With the likes of Elvis Depressedly and Salvia Palth setting the bar in recent years for the lesser known, not as mainstream as DeMarco lo-fi scene it takes an outstanding record to put yourself in that category, but what we have here is something that has stuck to what it knows and not tried to reinvent the wheel or head so off-piste that the core of Soccer Mommy is diluted and replaced with something that does not reflect their style. Benadryl Dreams is the only song featured on the album that comes anywhere close to high profiler Mac DeMarco’s recent releases and it is quite refreshing to hear someone follow up and album without going for the spangly, jizz-jazz approach.

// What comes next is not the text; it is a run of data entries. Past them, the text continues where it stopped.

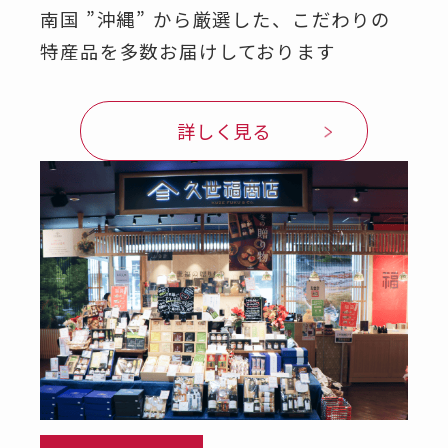
南国 ”沖縄” から厳選した、こだわりの
特産品を多数お届けしております
詳しく見る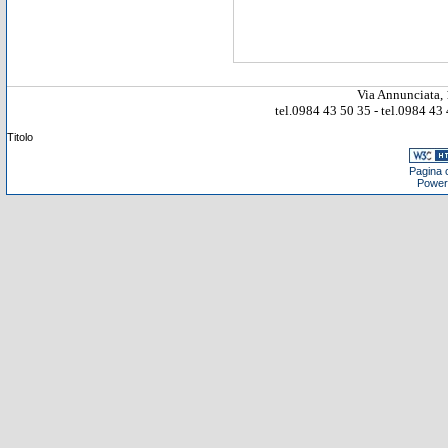
Via Annunciata, 
tel.0984 43 50 35 - tel.0984 4
Titolo
Pagina c
Power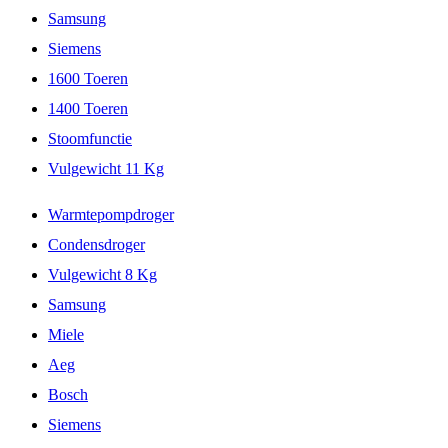
Samsung
Siemens
1600 Toeren
1400 Toeren
Stoomfunctie
Vulgewicht 11 Kg
Warmtepompdroger
Condensdroger
Vulgewicht 8 Kg
Samsung
Miele
Aeg
Bosch
Siemens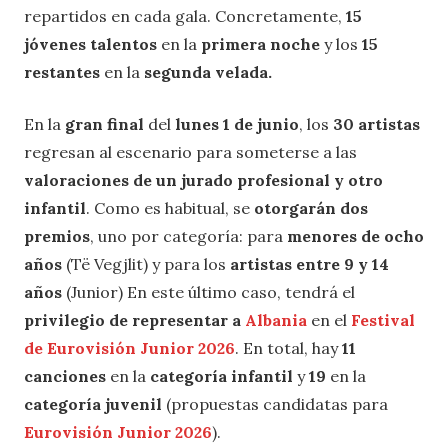
repartidos en cada gala. Concretamente,
15
jóvenes talentos
en la
primera noche
y los
15
restantes
en la
segunda velada.
En la
gran final
del
lunes 1 de junio
, los
30 artistas
regresan al escenario para someterse a las
valoraciones de un jurado profesional y otro
infantil
. Como es habitual, se
otorgarán dos
premios
, uno por categoría: para
menores de ocho
años
(Të Vegjlit) y para los
artistas entre 9 y 14
años
(Junior) En este último caso, tendrá el
privilegio de representar a
Albania
en el
Festival
de Eurovisión Junior 2026
. En total, hay
11
canciones
en la
categoría infantil
y
19
en la
categoría juvenil
(propuestas candidatas para
Eurovisión Junior 2026
).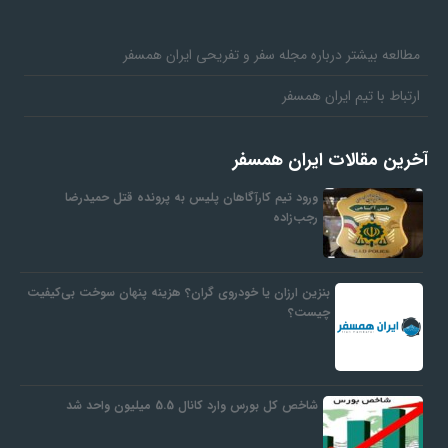
مطالعه بیشتر درباره مجله سفر و تفریحی ایران همسفر
ارتباط با تیم ایران همسفر
آخرین مقالات ایران همسفر
ورود تیم کارآگاهان پلیس به پرونده قتل حمیدرضا
رجب‌زاده
بنزین ارزان یا خودروی گران؟ هزینه پنهان سوخت بی‌کیفیت
چیست؟
شاخص کل بورس وارد کانال 5.5 میلیون واحد شد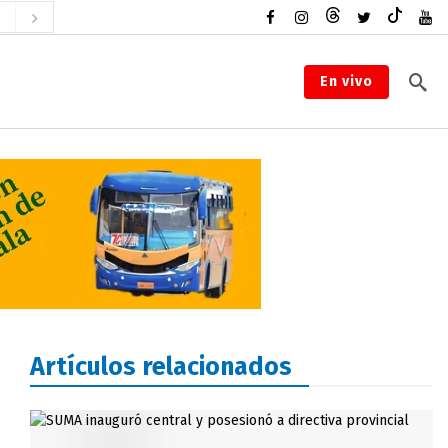
En vivo
Artículos relacionados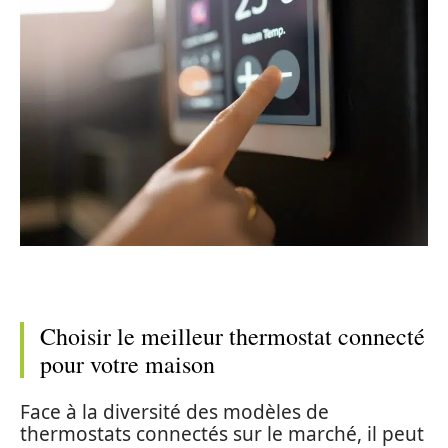
Choisir le meilleur thermostat connecté
pour votre maison
Face à la diversité des modèles de
thermostats connectés sur le marché, il peut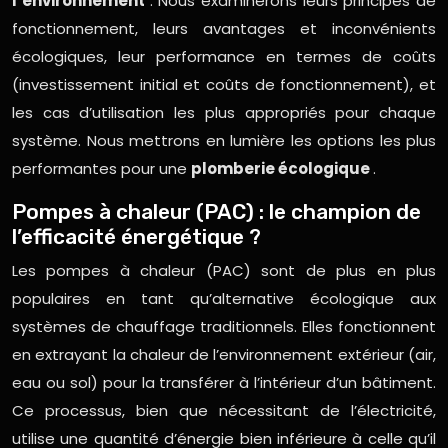
l’environnement
. Nous examinerons leurs principes de
fonctionnement, leurs avantages et inconvénients
écologiques, leur performance en termes de coûts
(investissement initial et coûts de fonctionnement), et
les cas d’utilisation les plus appropriés pour chaque
système. Nous mettrons en lumière les options les plus
performantes pour une
plomberie écologique
.
Pompes à chaleur (PAC) : le champion de
l’efficacité énergétique ?
Les pompes à chaleur (PAC) sont de plus en plus
populaires en tant qu’alternative écologique aux
systèmes de chauffage traditionnels. Elles fonctionnent
en extrayant la chaleur de l’environnement extérieur (air,
eau ou sol) pour la transférer à l’intérieur d’un bâtiment.
Ce processus, bien que nécessitant de l’électricité,
utilise une quantité d’énergie bien inférieure à celle qu’il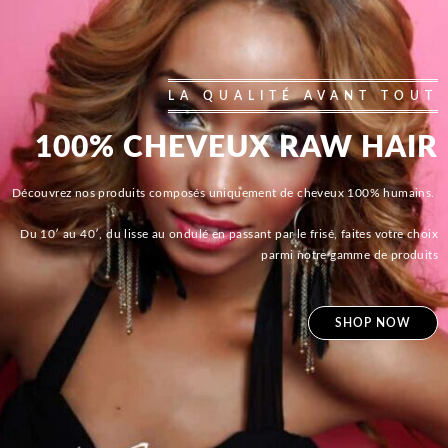
LA QUALITÉ AVANT TOUT
100% CHEVEUX RAW HAIR
Découvrez nos produits composés uniquement de cheveux 100% humains.
Du 10′ au 40′, du lisse au ondulé en passant par le frisé, faites votre choix
parmi notre gamme de produits
SHOP NOW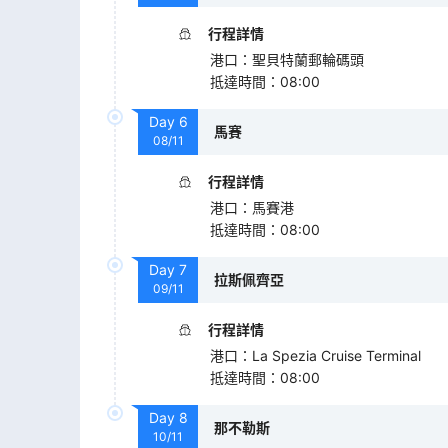
行程詳情
港口
：
聖貝特蘭郵輪碼頭
抵達時間
：
08:00
Day
6
馬賽
08/11
行程詳情
港口
：
馬賽港
抵達時間
：
08:00
Day
7
拉斯佩齊亞
09/11
行程詳情
港口
：
La Spezia Cruise Terminal
抵達時間
：
08:00
Day
8
那不勒斯
10/11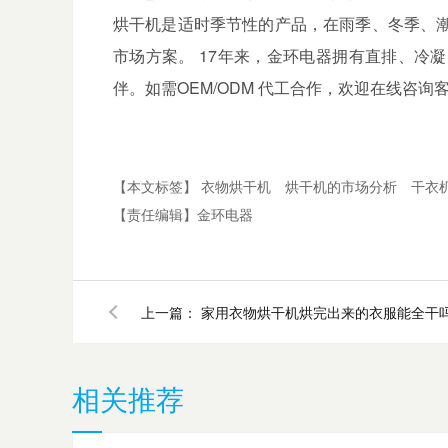
烘干机是适时季节性的产品，在雨季、冬季、
市场方案。
17
年来，金环电器拥有直排、冷凝
伴。如需
OEM/ODM
代工合作，欢迎在线咨询
【本文标签】
衣物烘干机
烘干机的市场分析
干衣
【责任编辑】
金环电器
上一篇：
家用衣物烘干机烘完出来的衣服能全干
相关推荐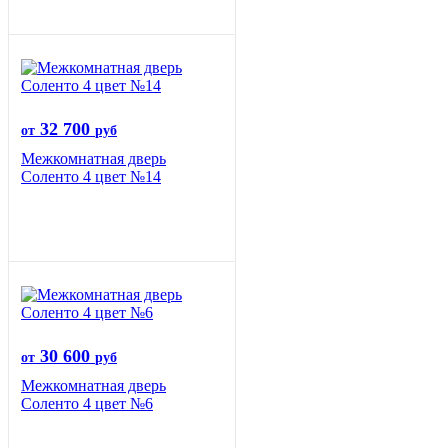
32 700
от
руб
Межкомнатная дверь
Соленто 4 цвет №14
30 600
от
руб
Межкомнатная дверь
Соленто 4 цвет №6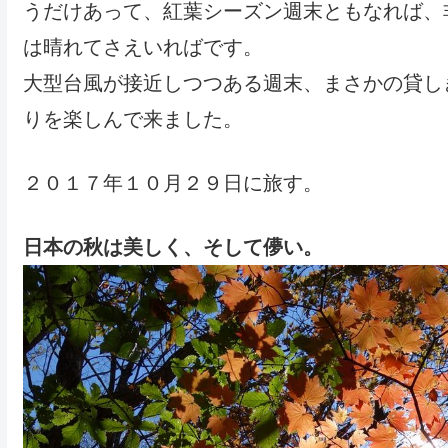
うだけあって、紅葉シーズン週末ともなれば、
は晴れてさえいればです。
大型台風が接近しつつある週末、まさかの貸し
りを楽しんで来ました。
２０１７年１０月２９日に旅す。
日本の秋は美しく、そして儚い。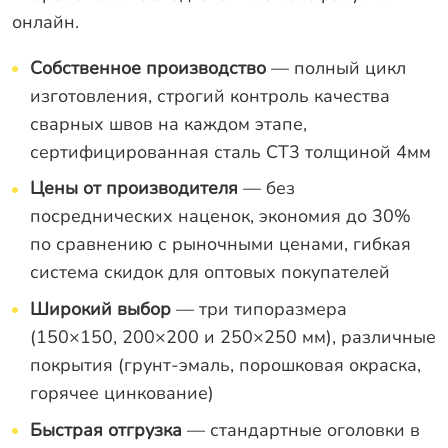
онлайн.
Собственное производство
— полный цикл
изготовления, строгий контроль качества
сварных швов на каждом этапе,
сертифицированная сталь СТ3 толщиной 4мм
Цены от производителя
— без
посреднических наценок, экономия до 30%
по сравнению с рыночными ценами, гибкая
система скидок для оптовых покупателей
Широкий выбор
— три типоразмера
(150×150, 200×200 и 250×250 мм), различные
покрытия (грунт-эмаль, порошковая окраска,
горячее цинкование)
Быстрая отгрузка
— стандартные оголовки в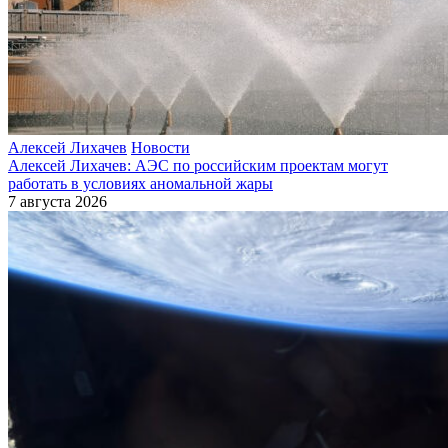
Алексей Лихачев
Новости
Алексей Лихачев: АЭС по российским проектам могут
работать в условиях аномальной жары
7 августа 2026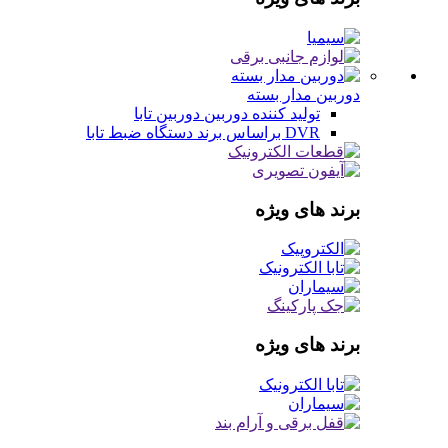
دوربین مدار بسته
تولید کننده دوربین
دوربین تابا
DVR براساس برند
دستگاه ضبط تابا
برند های ویژه
برند های ویژه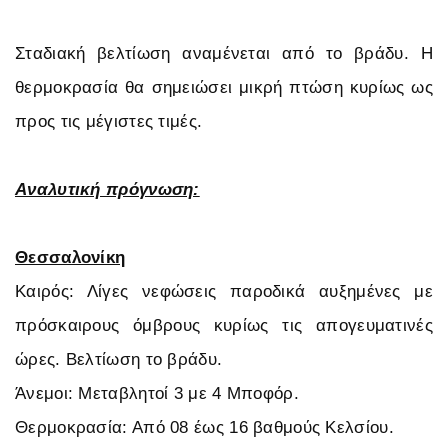
Σταδιακή βελτίωση αναμένεται από το βράδυ. Η
θερμοκρασία θα σημειώσει μικρή πτώση κυρίως ως
προς τις μέγιστες τιμές.
Αναλυτική πρόγνωση:
Θεσσαλονίκη
Καιρός: Λίγες νεφώσεις παροδικά αυξημένες με
πρόσκαιρους όμβρους κυρίως τις απογευματινές
ώρες. Βελτίωση το βράδυ.
Άνεμοι: Μεταβλητοί 3 με 4 Μποφόρ.
Θερμοκρασία: Από 08 έως 16 βαθμούς Κελσίου.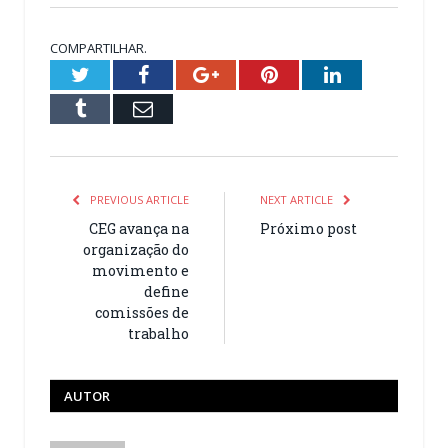
COMPARTILHAR.
Twitter
Facebook
Google+
Pinterest
LinkedIn
Tumblr
Email
PREVIOUS ARTICLE
NEXT ARTICLE
CEG avança na
Próximo post
organização do
movimento e
define
comissões de
trabalho
AUTOR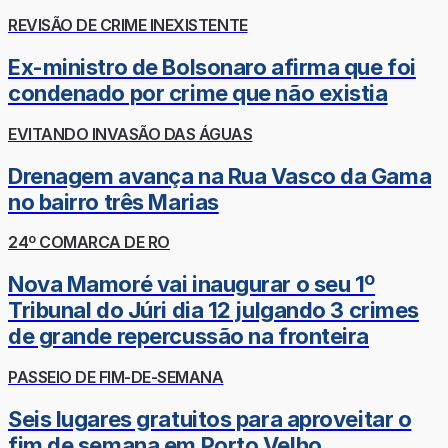
REVISÃO DE CRIME INEXISTENTE
Ex-ministro de Bolsonaro afirma que foi
condenado por crime que não existia
EVITANDO INVASÃO DAS ÁGUAS
Drenagem avança na Rua Vasco da Gama
no bairro três Marias
24º COMARCA DE RO
Nova Mamoré vai inaugurar o seu 1º
Tribunal do Júri dia 12 julgando 3 crimes
de grande repercussão na fronteira
PASSEIO DE FIM-DE-SEMANA
Seis lugares gratuitos para aproveitar o
fim de semana em Porto Velho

Musically, it is all pretty expected, to be honest. Muffled drums in the background while weaving hooks connect verse to chorus to bridge – not a bad thing, of course. There are, without a doubt, thousands of other Bandcamp artists that could have put this record out and if you are not familiar with traits or signature marks from them it would be near impossible to see any differences. Lo-fi is brilliant for that, though, it forces bands to make a name for themselves and inject their music with quirks and notable features.

Image result for soccer mommy

With this attempt at ‘making it’ in the scene, Soccer Mommy have opted for frequent stabbing synthesisers and intriguing, mopey vocals coming together in perfect harmony as their ‘mark,’ so to say. Death by Chocolate is the ever-questioning synth laced ballad delicately gluing harmonies to tale-telling lyrics with glistening hooks. Similarly to Waiting For Cars, Death by Chocolate comes to its end after four minutes and it is then that the arrangement sticks with you in an irritating “oh, God! What is THAT song?!”

Overall, for a sophomore record and one that could easily have been overlooked if Sophie Allison hadn’t created an audience over the past handful of years on Bandcamp; it is like any other lo-fi record. Mostly predictable and as mentioned, not reinventing the wheel, there are moments where you go “ooooh” to make Collection well worth a listen.